Eigenhändiges Gedichtmanuskript von Wilhelm Carl Grimm  

Als Objekt des Monats Januar bietet das Antiquariat J. Voerster zum 225. Geburtstag von Wilhelm Carl Grimms am 24. Februar 2011 ein eigenhändiges Gedichtmanuskript des Dichters an.

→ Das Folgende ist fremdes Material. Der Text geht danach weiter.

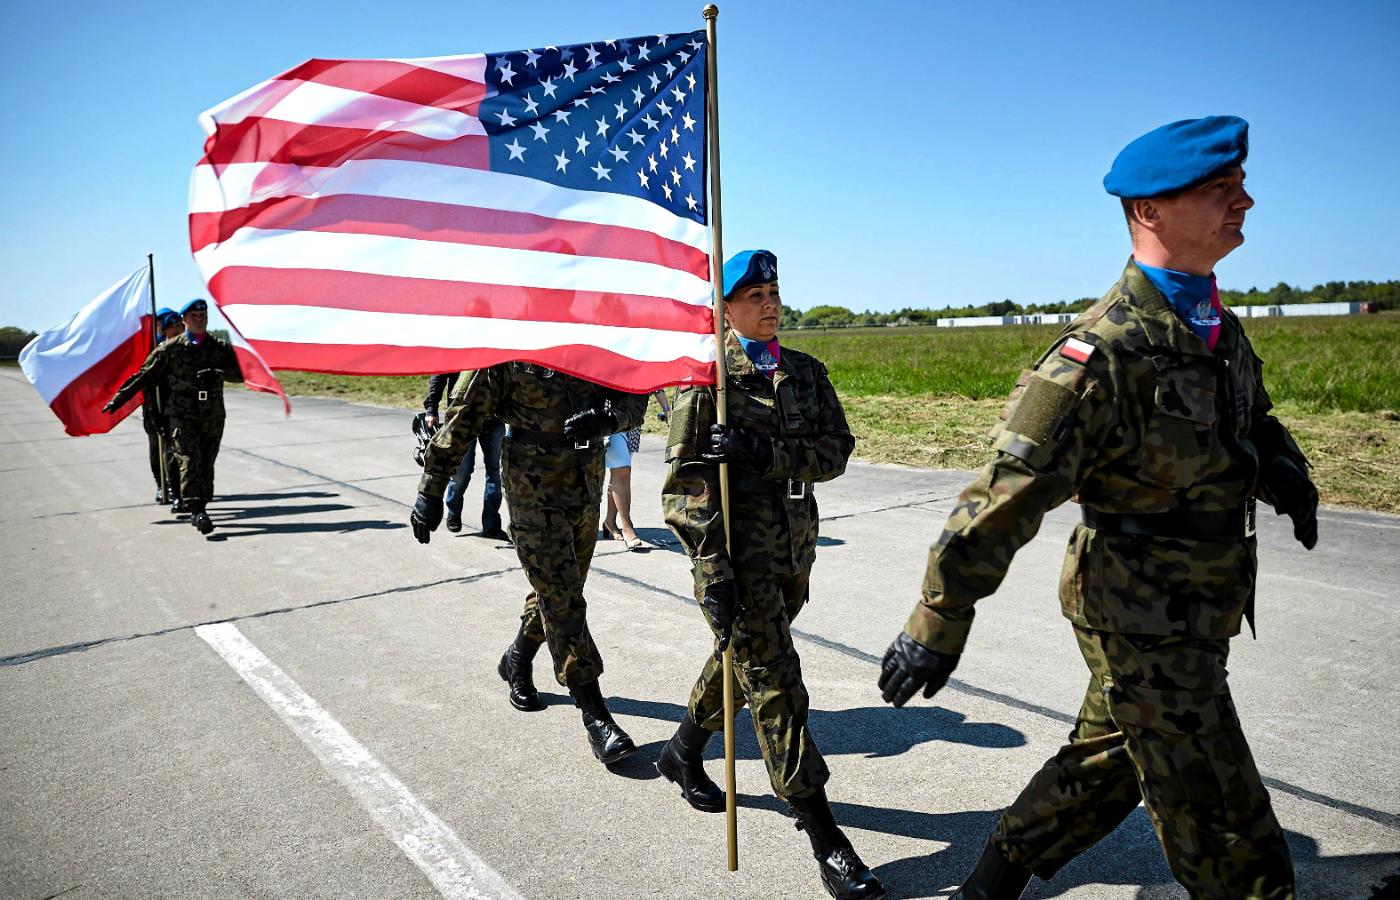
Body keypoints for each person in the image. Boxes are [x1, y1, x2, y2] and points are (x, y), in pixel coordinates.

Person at [876, 116, 1316, 900]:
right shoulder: (1100, 353)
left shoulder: (1211, 321)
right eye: (1221, 188)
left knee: (1114, 754)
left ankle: (993, 878)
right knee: (1231, 835)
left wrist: (1285, 472)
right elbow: (1003, 495)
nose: (1244, 200)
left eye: (1239, 184)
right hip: (1141, 611)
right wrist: (937, 623)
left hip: (1201, 603)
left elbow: (1250, 418)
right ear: (1150, 210)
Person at [660, 251, 884, 900]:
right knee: (778, 686)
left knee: (743, 664)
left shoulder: (806, 374)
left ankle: (680, 750)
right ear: (723, 309)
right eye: (752, 294)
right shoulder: (708, 383)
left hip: (793, 557)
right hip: (737, 565)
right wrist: (713, 578)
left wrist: (766, 452)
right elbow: (685, 492)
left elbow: (835, 452)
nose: (768, 302)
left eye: (773, 290)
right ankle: (826, 838)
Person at [409, 362, 648, 766]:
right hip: (531, 483)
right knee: (563, 597)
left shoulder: (592, 343)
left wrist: (609, 418)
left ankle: (517, 657)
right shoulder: (514, 347)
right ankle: (594, 712)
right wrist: (431, 489)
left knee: (560, 589)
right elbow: (466, 413)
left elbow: (635, 395)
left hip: (586, 480)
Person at [104, 299, 244, 535]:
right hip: (182, 415)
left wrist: (219, 373)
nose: (199, 319)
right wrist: (118, 399)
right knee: (189, 460)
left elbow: (242, 374)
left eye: (203, 315)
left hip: (211, 415)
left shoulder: (219, 348)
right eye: (194, 316)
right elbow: (144, 376)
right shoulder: (169, 349)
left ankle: (201, 503)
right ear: (184, 320)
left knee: (206, 463)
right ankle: (197, 510)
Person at [423, 372, 507, 540]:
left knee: (496, 474)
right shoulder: (462, 346)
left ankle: (491, 524)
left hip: (494, 419)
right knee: (461, 472)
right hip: (462, 417)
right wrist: (431, 407)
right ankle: (453, 510)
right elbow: (440, 373)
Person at [601, 389, 671, 550]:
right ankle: (628, 528)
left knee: (619, 476)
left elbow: (651, 380)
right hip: (609, 417)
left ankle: (610, 522)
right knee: (623, 472)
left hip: (632, 419)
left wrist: (666, 408)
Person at [141, 308, 184, 507]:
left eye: (179, 326)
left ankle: (179, 488)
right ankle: (161, 485)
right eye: (172, 326)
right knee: (157, 448)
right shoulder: (150, 347)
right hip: (154, 405)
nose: (177, 329)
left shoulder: (184, 346)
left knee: (178, 449)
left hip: (177, 406)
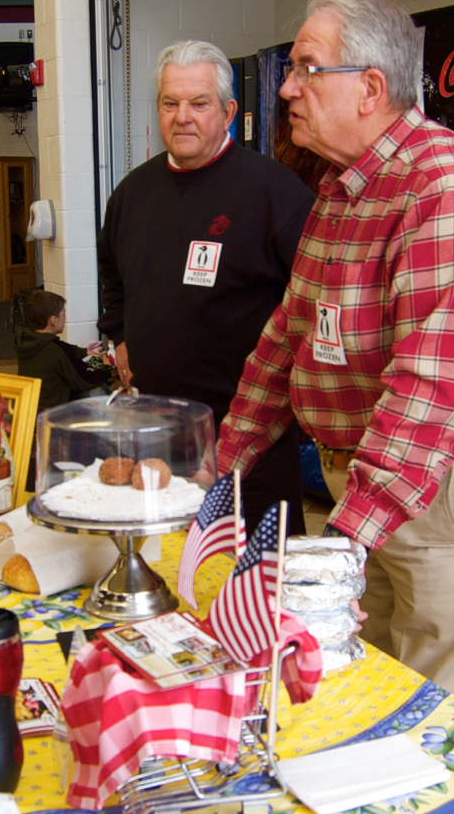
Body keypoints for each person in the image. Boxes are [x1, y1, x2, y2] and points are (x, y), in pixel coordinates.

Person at [216, 0, 454, 736]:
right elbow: (286, 340)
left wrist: (344, 545)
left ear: (370, 88)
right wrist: (221, 469)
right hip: (378, 474)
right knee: (367, 694)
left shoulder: (449, 190)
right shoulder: (342, 191)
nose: (286, 88)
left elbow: (431, 392)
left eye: (306, 68)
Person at [96, 39, 315, 535]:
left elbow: (316, 295)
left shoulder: (274, 191)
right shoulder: (132, 194)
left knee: (256, 571)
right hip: (157, 433)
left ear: (228, 111)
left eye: (199, 103)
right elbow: (111, 270)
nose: (183, 117)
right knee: (167, 559)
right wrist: (120, 334)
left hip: (250, 437)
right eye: (170, 103)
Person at [13, 288, 113, 410]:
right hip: (52, 412)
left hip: (29, 408)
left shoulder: (27, 341)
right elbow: (84, 380)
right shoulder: (57, 350)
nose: (65, 318)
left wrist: (84, 351)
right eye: (63, 314)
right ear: (54, 320)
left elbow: (66, 350)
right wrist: (106, 367)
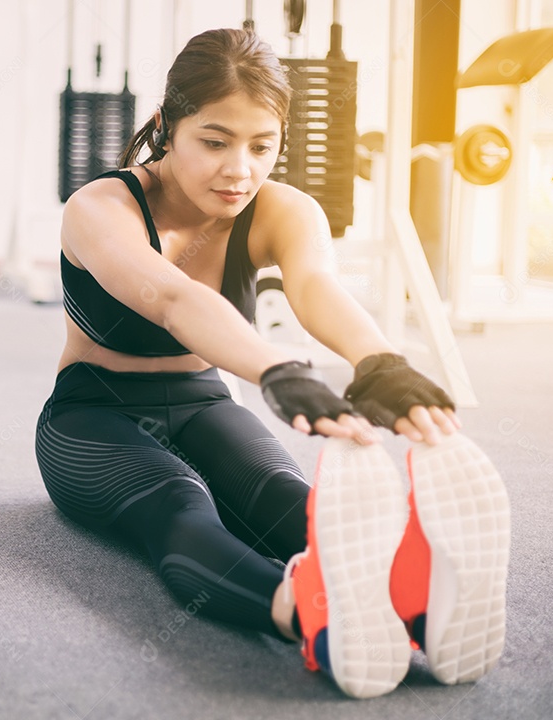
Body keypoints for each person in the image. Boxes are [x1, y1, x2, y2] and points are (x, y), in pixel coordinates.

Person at [34, 28, 508, 699]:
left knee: (294, 504)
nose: (240, 169)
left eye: (263, 145)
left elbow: (317, 289)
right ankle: (306, 613)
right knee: (182, 502)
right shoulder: (102, 208)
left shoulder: (282, 210)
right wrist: (280, 371)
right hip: (91, 418)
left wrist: (380, 364)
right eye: (216, 141)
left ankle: (410, 599)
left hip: (203, 405)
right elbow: (172, 299)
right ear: (169, 127)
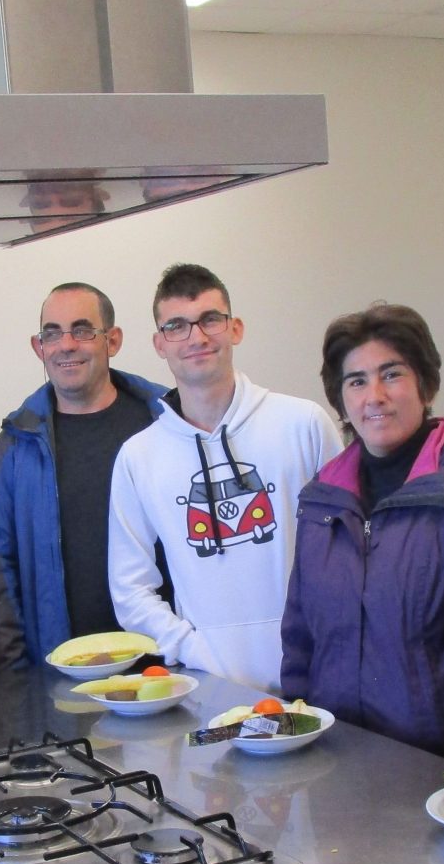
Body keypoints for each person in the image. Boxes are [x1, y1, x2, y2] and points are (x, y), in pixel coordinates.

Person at [281, 304, 444, 759]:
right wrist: (293, 723)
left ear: (425, 385)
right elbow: (300, 630)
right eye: (356, 381)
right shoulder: (322, 497)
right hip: (333, 756)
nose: (374, 395)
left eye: (391, 374)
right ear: (341, 399)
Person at [107, 262, 340, 694]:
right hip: (209, 684)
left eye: (210, 320)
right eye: (176, 326)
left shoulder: (303, 424)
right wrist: (191, 648)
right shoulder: (138, 457)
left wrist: (330, 639)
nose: (196, 337)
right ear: (159, 344)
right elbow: (129, 589)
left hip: (321, 672)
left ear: (235, 328)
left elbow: (351, 551)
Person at [0, 283, 165, 669]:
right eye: (52, 333)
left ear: (112, 340)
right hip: (64, 674)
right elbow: (1, 575)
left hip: (169, 665)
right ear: (39, 347)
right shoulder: (16, 448)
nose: (66, 344)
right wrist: (14, 680)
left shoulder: (165, 424)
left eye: (83, 330)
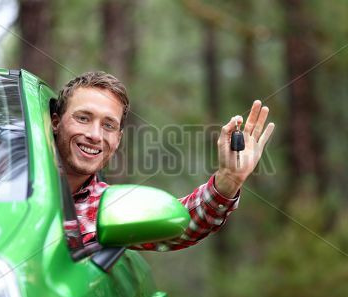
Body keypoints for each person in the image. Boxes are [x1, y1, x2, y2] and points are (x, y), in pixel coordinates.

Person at [51, 71, 275, 251]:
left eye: (108, 125)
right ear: (56, 122)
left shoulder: (106, 207)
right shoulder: (17, 183)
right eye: (83, 118)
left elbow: (180, 225)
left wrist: (228, 179)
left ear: (118, 139)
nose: (95, 135)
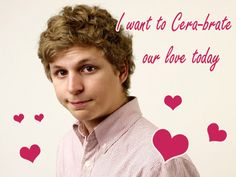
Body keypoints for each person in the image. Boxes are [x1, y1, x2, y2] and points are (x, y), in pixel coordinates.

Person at [38, 4, 200, 177]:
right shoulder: (68, 146)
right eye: (61, 72)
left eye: (88, 69)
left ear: (121, 71)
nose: (73, 87)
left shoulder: (160, 163)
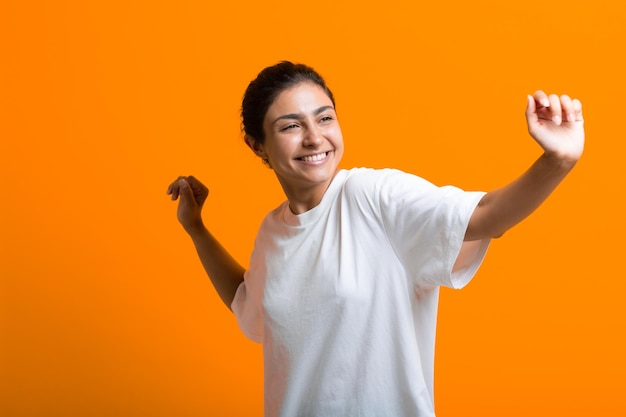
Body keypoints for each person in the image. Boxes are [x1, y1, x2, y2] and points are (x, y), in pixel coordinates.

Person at [166, 61, 584, 417]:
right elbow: (248, 299)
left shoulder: (372, 196)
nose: (315, 137)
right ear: (257, 146)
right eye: (291, 126)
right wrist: (197, 229)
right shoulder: (272, 230)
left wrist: (557, 161)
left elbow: (486, 216)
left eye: (325, 117)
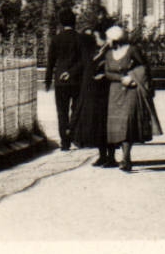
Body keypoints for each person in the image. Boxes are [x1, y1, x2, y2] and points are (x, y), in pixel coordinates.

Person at [100, 26, 160, 172]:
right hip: (115, 92)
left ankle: (126, 158)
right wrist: (121, 78)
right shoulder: (109, 54)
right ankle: (120, 158)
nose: (107, 41)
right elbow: (107, 72)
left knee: (127, 123)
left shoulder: (132, 50)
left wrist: (133, 78)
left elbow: (144, 67)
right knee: (116, 124)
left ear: (115, 39)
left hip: (131, 90)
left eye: (108, 39)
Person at [44, 9, 87, 150]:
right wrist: (72, 72)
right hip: (77, 80)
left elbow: (50, 62)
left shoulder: (56, 39)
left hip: (60, 81)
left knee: (61, 111)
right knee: (76, 109)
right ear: (74, 22)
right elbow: (84, 60)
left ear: (61, 23)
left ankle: (65, 142)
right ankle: (74, 135)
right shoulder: (80, 38)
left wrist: (48, 80)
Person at [74, 21, 115, 165]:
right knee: (98, 124)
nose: (95, 40)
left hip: (106, 91)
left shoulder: (110, 51)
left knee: (106, 124)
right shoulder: (97, 51)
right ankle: (102, 155)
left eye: (96, 37)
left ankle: (111, 157)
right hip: (96, 92)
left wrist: (104, 75)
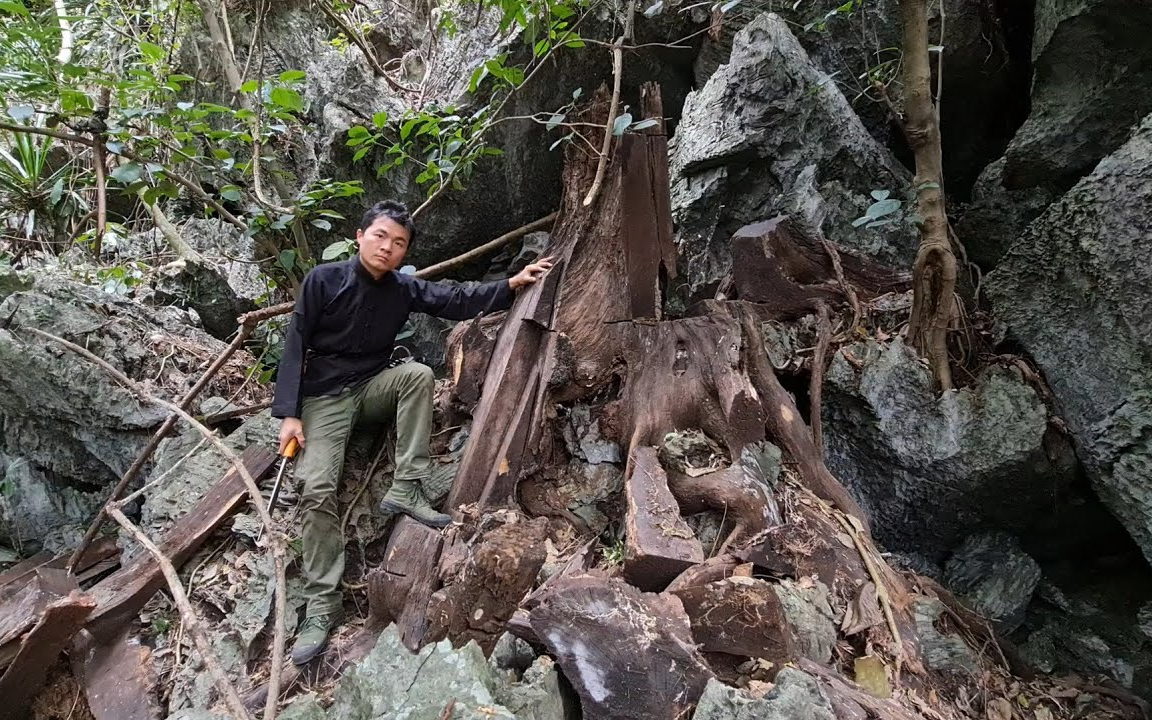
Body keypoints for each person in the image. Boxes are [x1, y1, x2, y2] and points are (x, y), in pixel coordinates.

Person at [270, 200, 553, 663]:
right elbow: (296, 342)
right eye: (381, 236)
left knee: (419, 374)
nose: (387, 248)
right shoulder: (323, 280)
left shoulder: (401, 289)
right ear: (360, 237)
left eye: (399, 243)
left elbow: (452, 299)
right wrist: (289, 413)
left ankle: (407, 487)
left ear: (404, 254)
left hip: (374, 387)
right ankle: (322, 604)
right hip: (324, 399)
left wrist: (509, 285)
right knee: (317, 486)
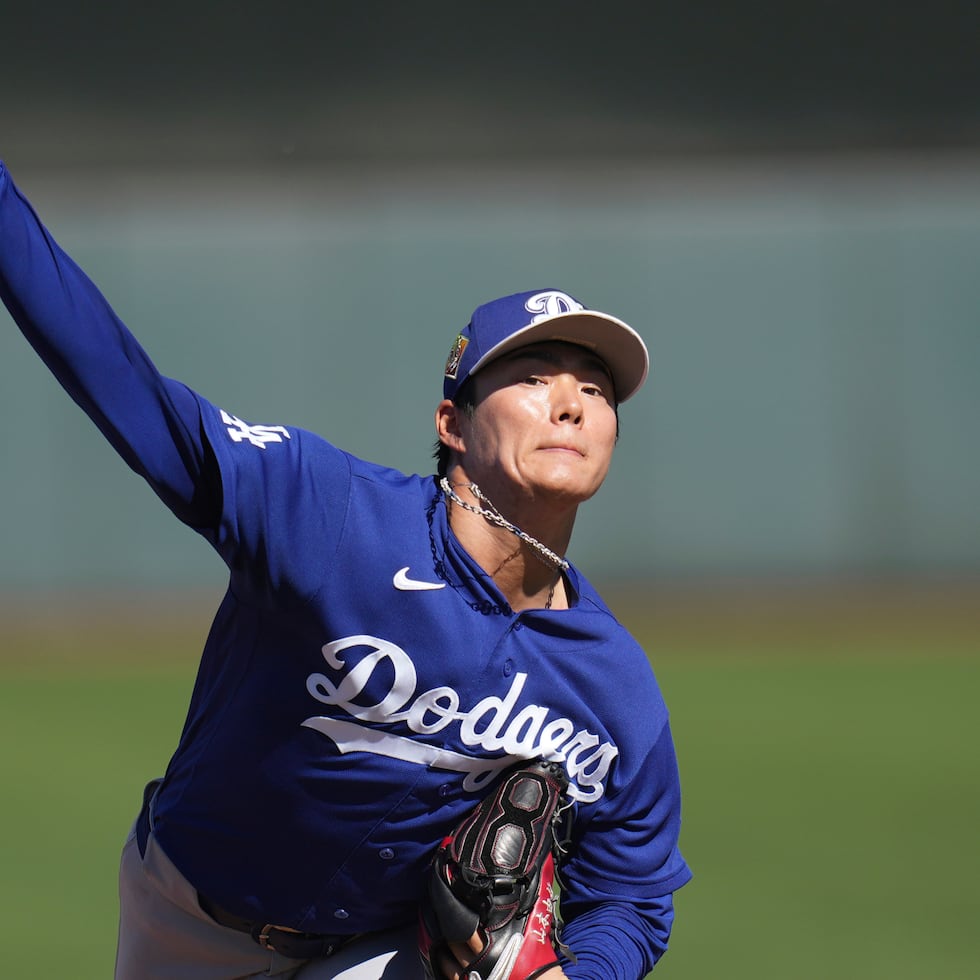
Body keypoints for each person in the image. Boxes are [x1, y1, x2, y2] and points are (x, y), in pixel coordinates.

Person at [0, 159, 692, 980]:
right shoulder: (329, 515)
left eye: (596, 389)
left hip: (382, 954)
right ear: (454, 425)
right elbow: (136, 399)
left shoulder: (612, 686)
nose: (572, 403)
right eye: (533, 379)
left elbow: (632, 896)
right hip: (187, 917)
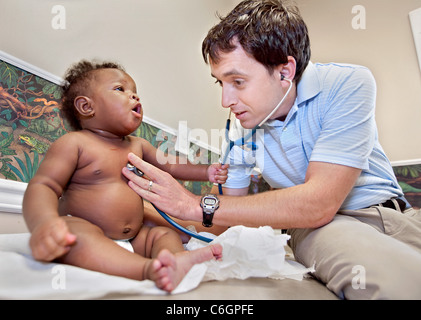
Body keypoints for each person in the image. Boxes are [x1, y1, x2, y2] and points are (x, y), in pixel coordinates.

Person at [123, 0, 421, 299]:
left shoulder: (348, 83)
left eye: (237, 81)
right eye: (221, 83)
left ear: (285, 72)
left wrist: (192, 203)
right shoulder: (241, 132)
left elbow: (319, 197)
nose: (225, 100)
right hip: (325, 227)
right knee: (402, 284)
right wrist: (152, 211)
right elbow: (233, 221)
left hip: (403, 216)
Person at [22, 60, 226, 292]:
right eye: (121, 89)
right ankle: (147, 270)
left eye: (135, 92)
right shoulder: (74, 143)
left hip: (135, 237)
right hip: (88, 230)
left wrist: (207, 171)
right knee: (73, 235)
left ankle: (172, 263)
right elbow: (44, 185)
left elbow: (171, 166)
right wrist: (44, 224)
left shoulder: (138, 145)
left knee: (163, 234)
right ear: (86, 107)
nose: (135, 97)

GRIMM, Wilhelm Carl, [1786-1859]: Eigenhändiges Gedichtmanuskript mit Widmung und Unterschrift. Frankfurt, 4. October 1821. Gross-Oktav. 1 Seite.

- verkauft -


14zeiliges Gedicht, versehen mit einer 4zeiligen Widmung. "Zwei Bäume stehen draus in Gottes Feld, / die schütteln sich, wenn Thau vom Himmel fällt, / die wiegen sich bewegt, sobald die Morgensonne die Wipfel ihnen rührt, zu eines Tages Wonne. / ... / O, lieber Gott, laß sie in langen Jahren / noch deines Himmels milde Gunst erfahren / und wo der Erde schwere Wolken drücken, / laß deiner Sonne Strahl dazwischen blicken". - Darunter die Widmung: "Sie haben mir, wie ich ankam, als einem Fremden die Hand gereicht, weil er ein Freund von Thomas war; ich will sie Ihnen beim Abschied mit herzlicher Freundschaft zurückgeben". Wilhelm war 1821 nach Frankfurt gereist. - Der in der Widmung erwähnte Johann Gerhard Christian Thomas (1785-1838) war u. a. Senator und Bürgermeister in Frankfurt. - Wilhelm Grimm veröffentliche 1821 seine Arbeit "Über deutsche Runen". - Gedichtmanuskripte von Wilhelm Grimm sind sehr selten im Handel.